It’s the place where they bury veterans of the most recent wars.

Even if he didn’t know anyone laid to rest there personally, he knew their loss. And he was in such good company with several other young men and their families, quietly strolling through the graves and stopping for murmured words of respect.

As we left behind those silent, bone-white headstones behind, he pulled me so close, and kissed me so sweetly I almost died.

How could I ever forget what he said?

“Thank you,” he whispered, his voice torn. “Thank you, baby, for getting me out of that hole.”

I didn’t need to ask what he meant.

I knew, and I think we both sensed the weight lifting off him like Atlas set free.

It still makes me cry, knowing I gave Weston a new chance at life, and he’ll repay me a thousand times over.

After flying home first class from D.C., we had a nice, long, hilariously cramped ride in the Love Bug before settling in at his place. It wasn’t five minutes before Faye and Gram came bursting through the door with a squealing Hercules on his dog leash.

I’ll never know who was screeching louder, the old women or the pig.

We grilled outside and basically let them throw together our wedding logistics. I’m not hung up on style as long as it’s with him.

Flash forward several hectic days later, and here we are.

Sharing the first glimpse of our last forever.

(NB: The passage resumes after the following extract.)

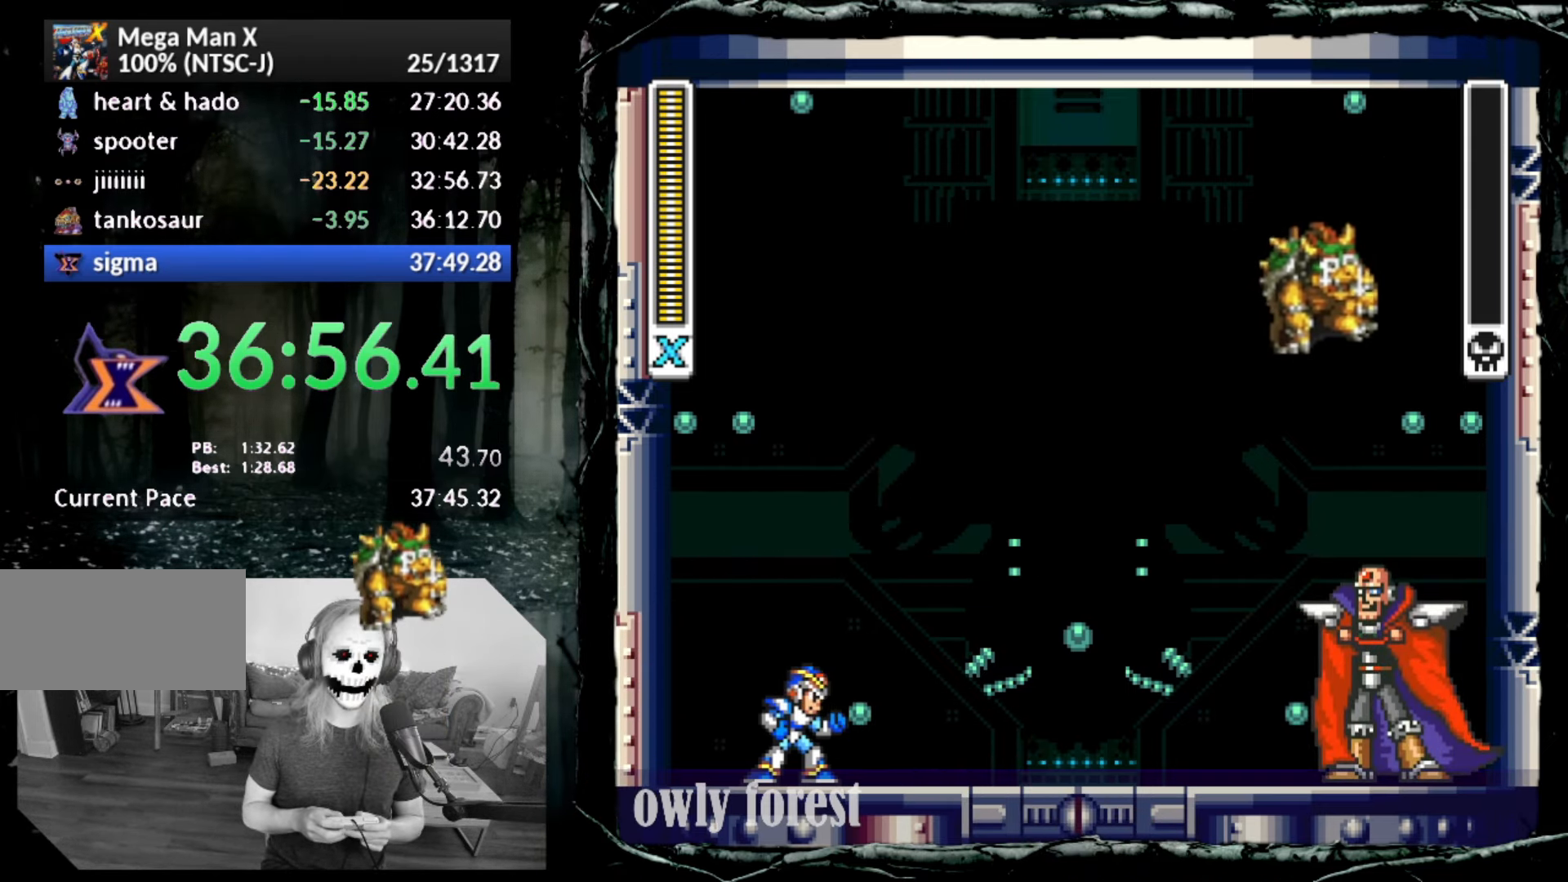
Gameplay with a controller (PlayStation layout); each line is a JSON object with the inputs held at the frame after it. "button_events" lists button changes between this image and that frame as [ms after this image, input, new state], when the widget could be followed in between (sticks are given only as held states). Not read: L3 R3 left_stick right_stick.
{"buttons": ["START"], "button_events": [[267, "START", "down"]]}
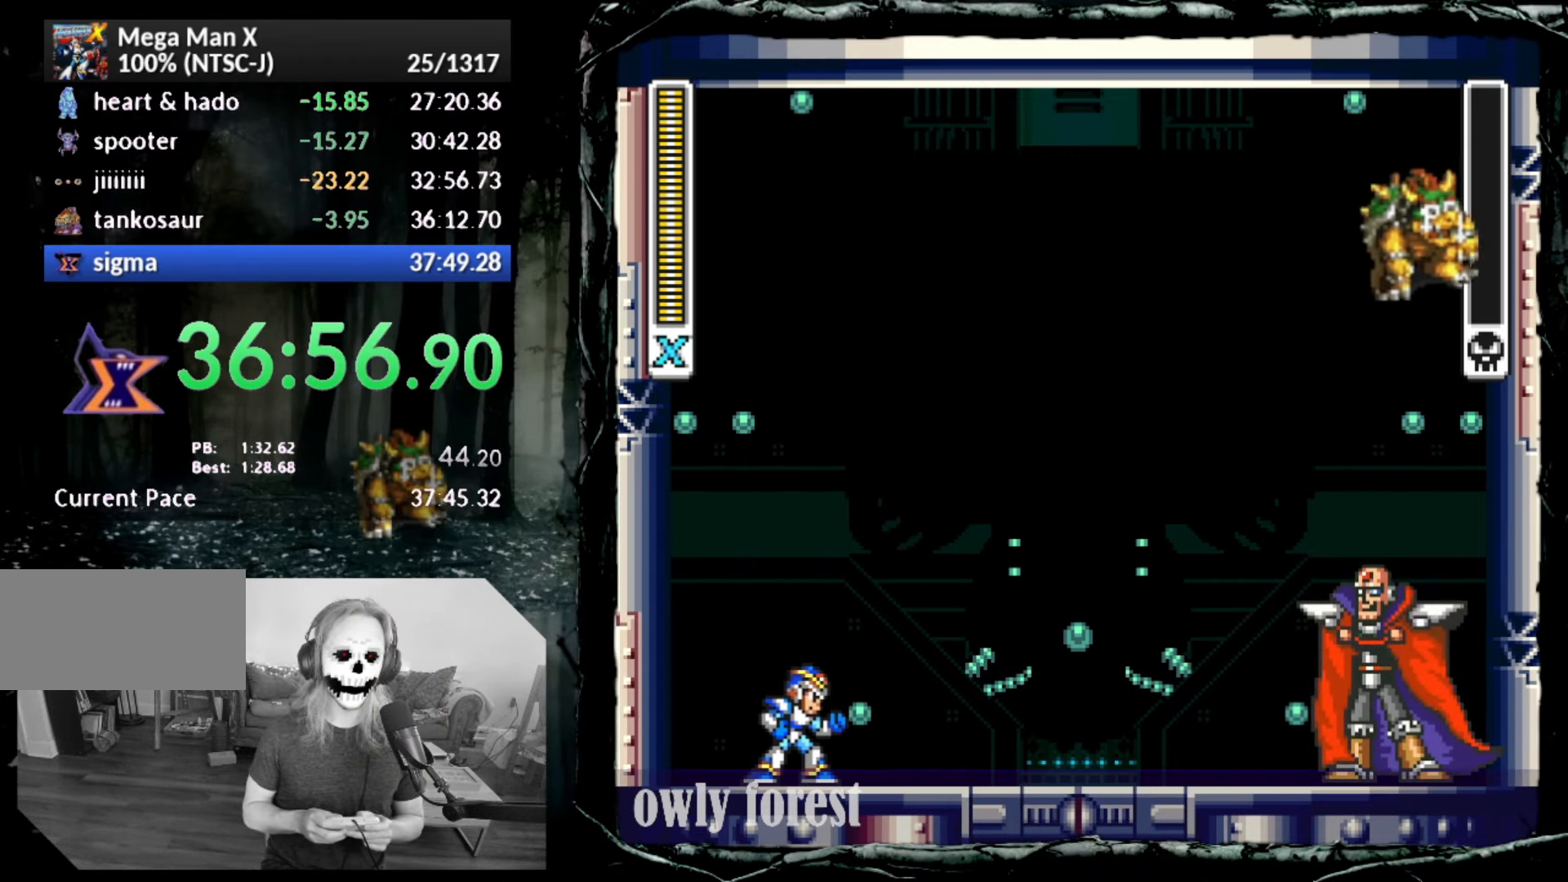
{"buttons": ["START"], "button_events": []}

At the truck, he gives me a solid, grateful kiss before opening the door for me. “Need to stop anywhere else? Not a lot of time left to pick up essentials before the big day.”

I laugh as I climb in.

“Oh, I’ve had so much help planning this wedding, I’m sure we’re covered. Between Gram, Faye, and Granny Coffey, I think I’ve got a memory like a herd of elephants.”

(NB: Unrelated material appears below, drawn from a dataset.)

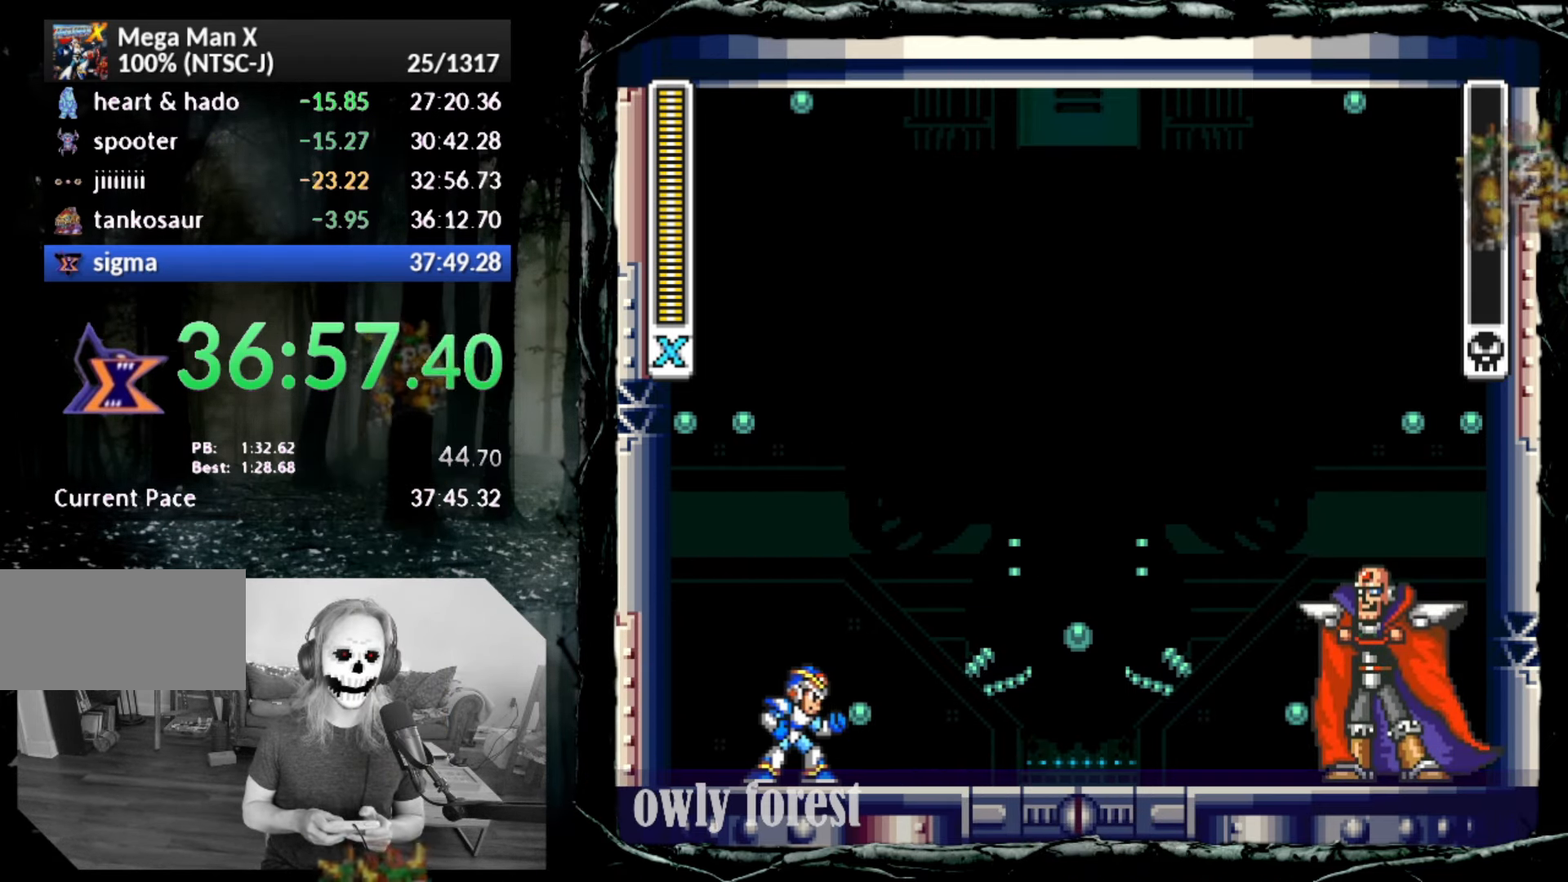
{"buttons": ["START"], "button_events": []}
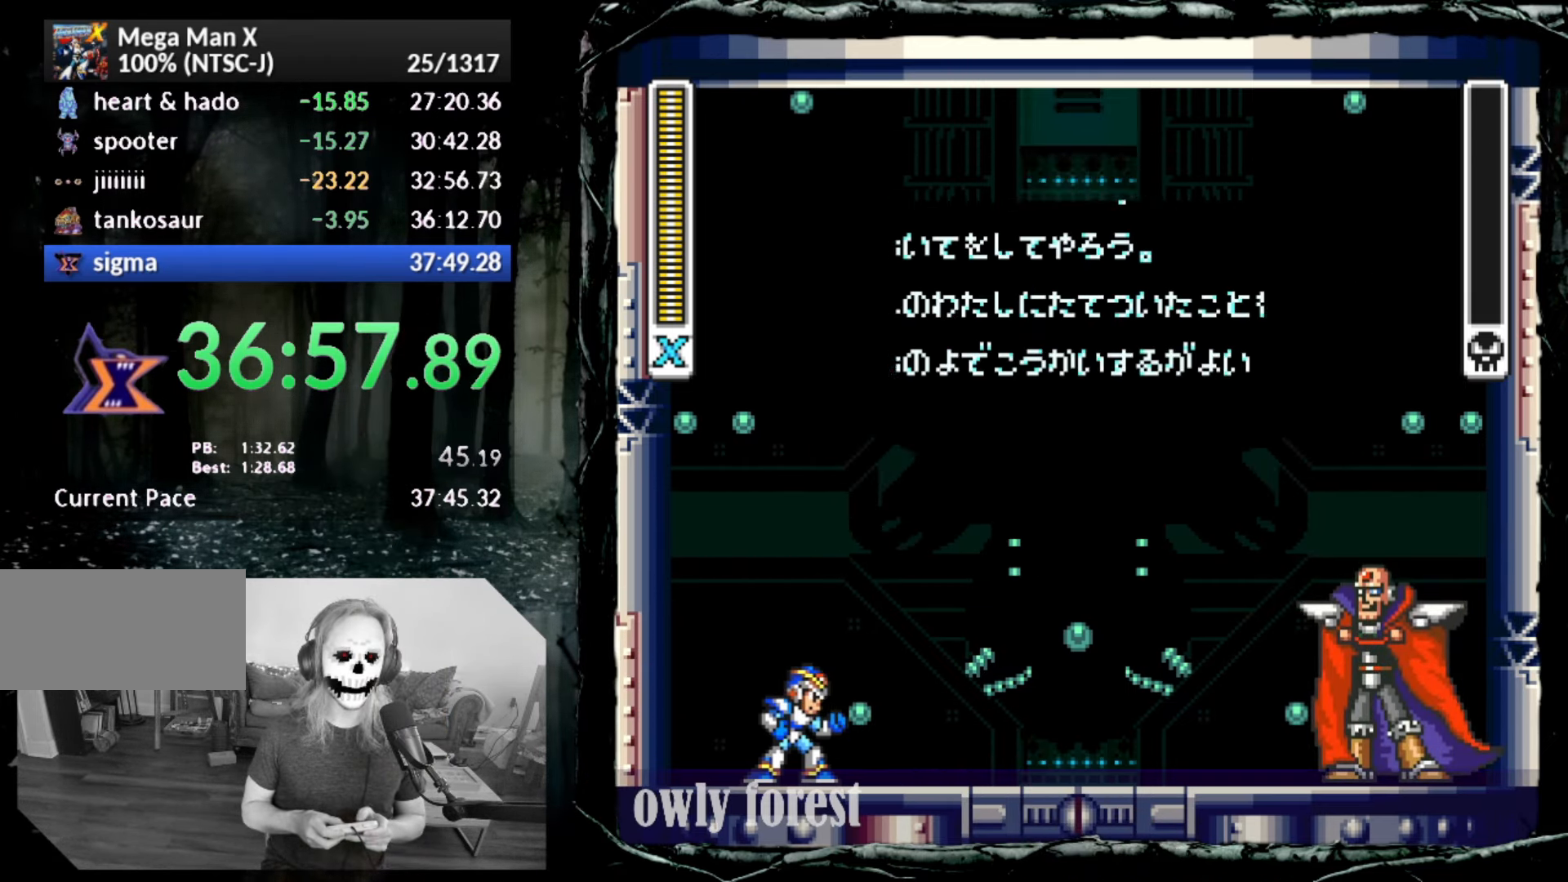
{"buttons": ["START"], "button_events": []}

No exaggeration. Between the town’s three senior cupids, plus a hand from Grace, Bella, Tory, and Willow, I’ve barely done more than mumble “Yep, I agree” to their suggestions.

All fine by me.

I’ve happily continued playing nurse with West until this doctor’s visit today.

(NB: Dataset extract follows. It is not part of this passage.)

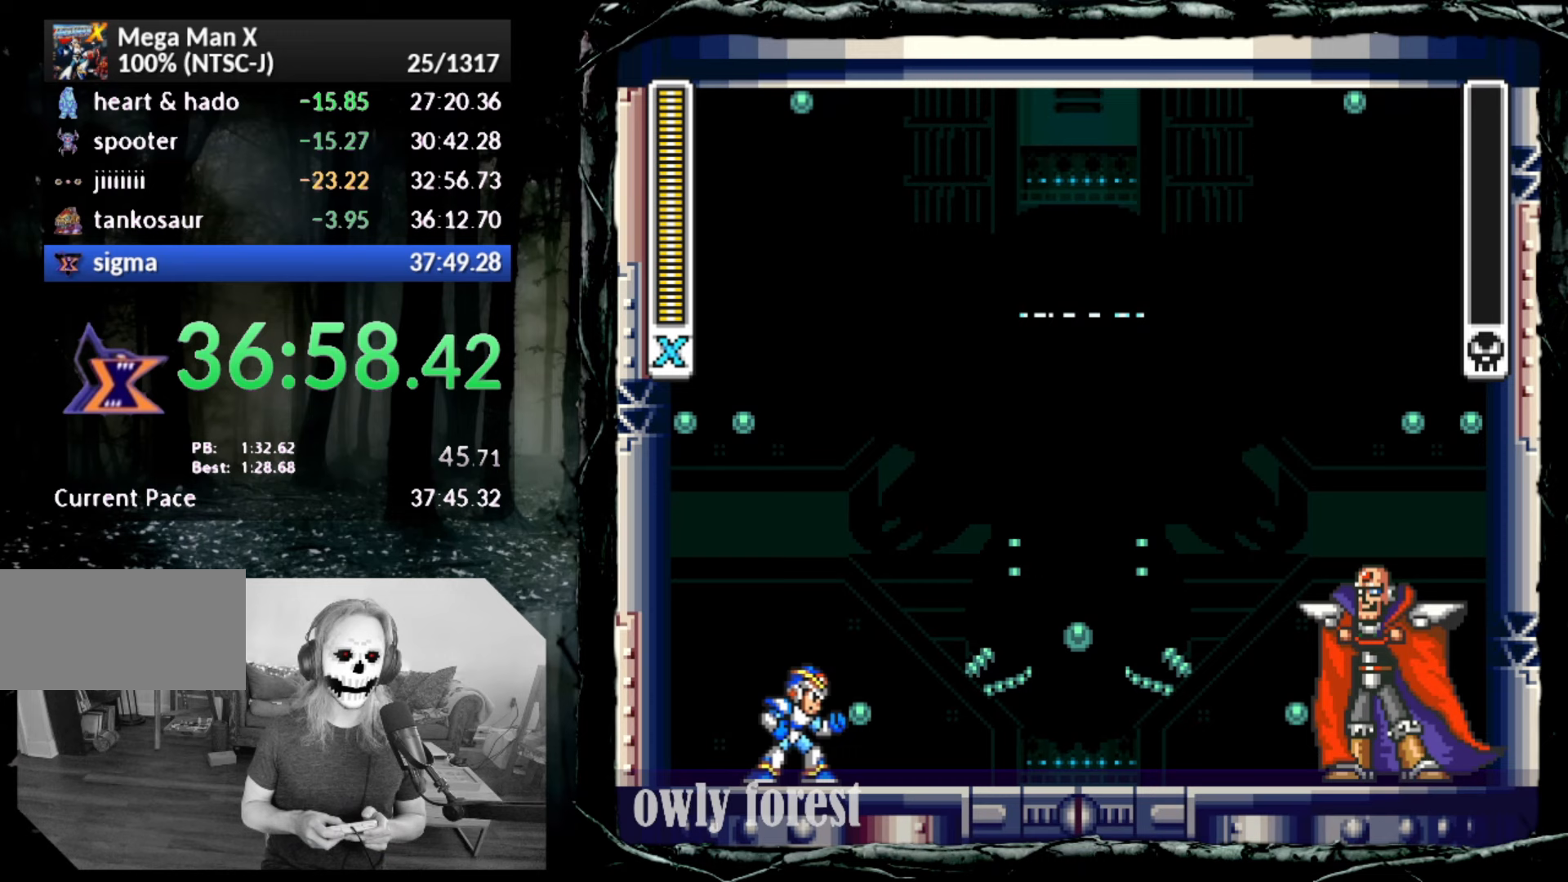
{"buttons": ["START"], "button_events": []}
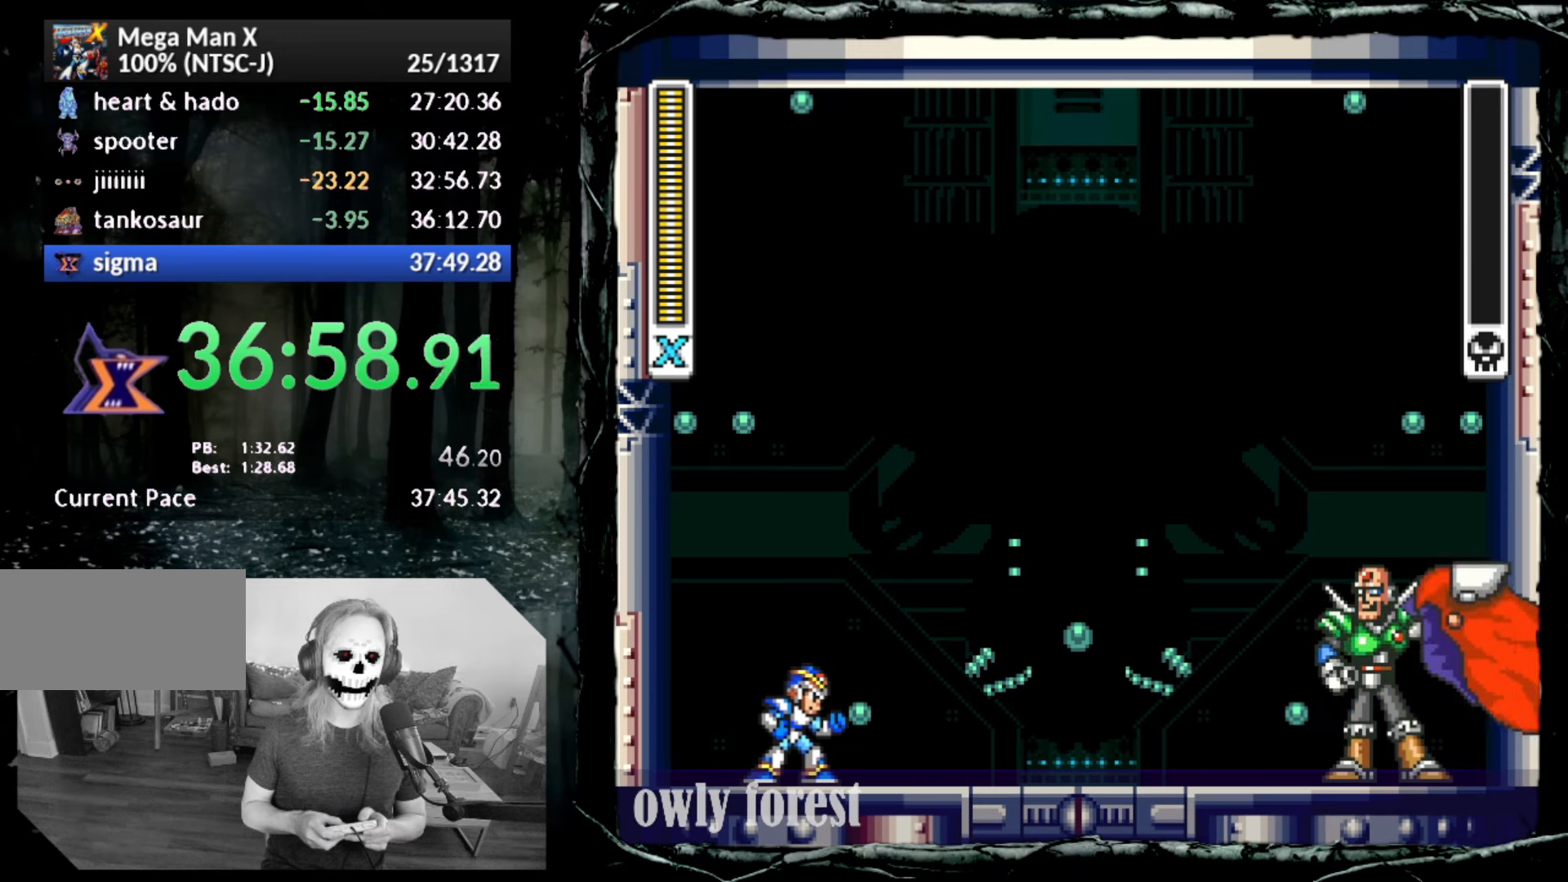
{"buttons": ["START"], "button_events": []}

Also, Faye spends so much time at Amelia’s since her head healed that she’s practically living there with Gram. With her help cleaning and Marty taking over accounting, it’s pretty much freed me up to move right into Weston’s house.

Permanently.

It couldn’t be more perfect when I can pop over to the B&B, if needed. And after our big hallelujah and honeymoon, I’ll work some extra hours there while I figure out my next move.

“All right then, we’ll head back home then. Just two more days,” he says with a boyish smile.

“Can you believe it? Best friends to man and wife.” I pinch my elbow in an exaggerated motion that makes us both laugh.

Seriously, though.

I’ve been counting down the seconds until I’m Mrs. McKnight.

To my great delight, I’ll be wearing Gram’s wedding dress. We only needed a quick alteration since my size isn’t too far off from hers when she was younger.

Another dream come true.

I used to imagine wearing that dress someday.

Almost as long as I’ve daydreamed about marrying Weston.

When we’re roughly halfway home, I take a deep breath and settle in my seat, pretending to sleep.

I’m safe. I’m secure. I’m about to marry the man who’s always made dreams worth having.

If this is real life, God let me live.

And if this is just some surreal fever dream, never let me wake up.

* * *

I’m still dreaming several days later as soaring music floats through the air like perfume.

The beat matches the legion of smiles bursting at the seams. If half the town hasn’t turned out for this, I’ll be shocked.

Marty looks sharp, more grown up than I’ve ever seen him in my life with a charcoal-grey suit and a pride in his eyes that makes me want to cry.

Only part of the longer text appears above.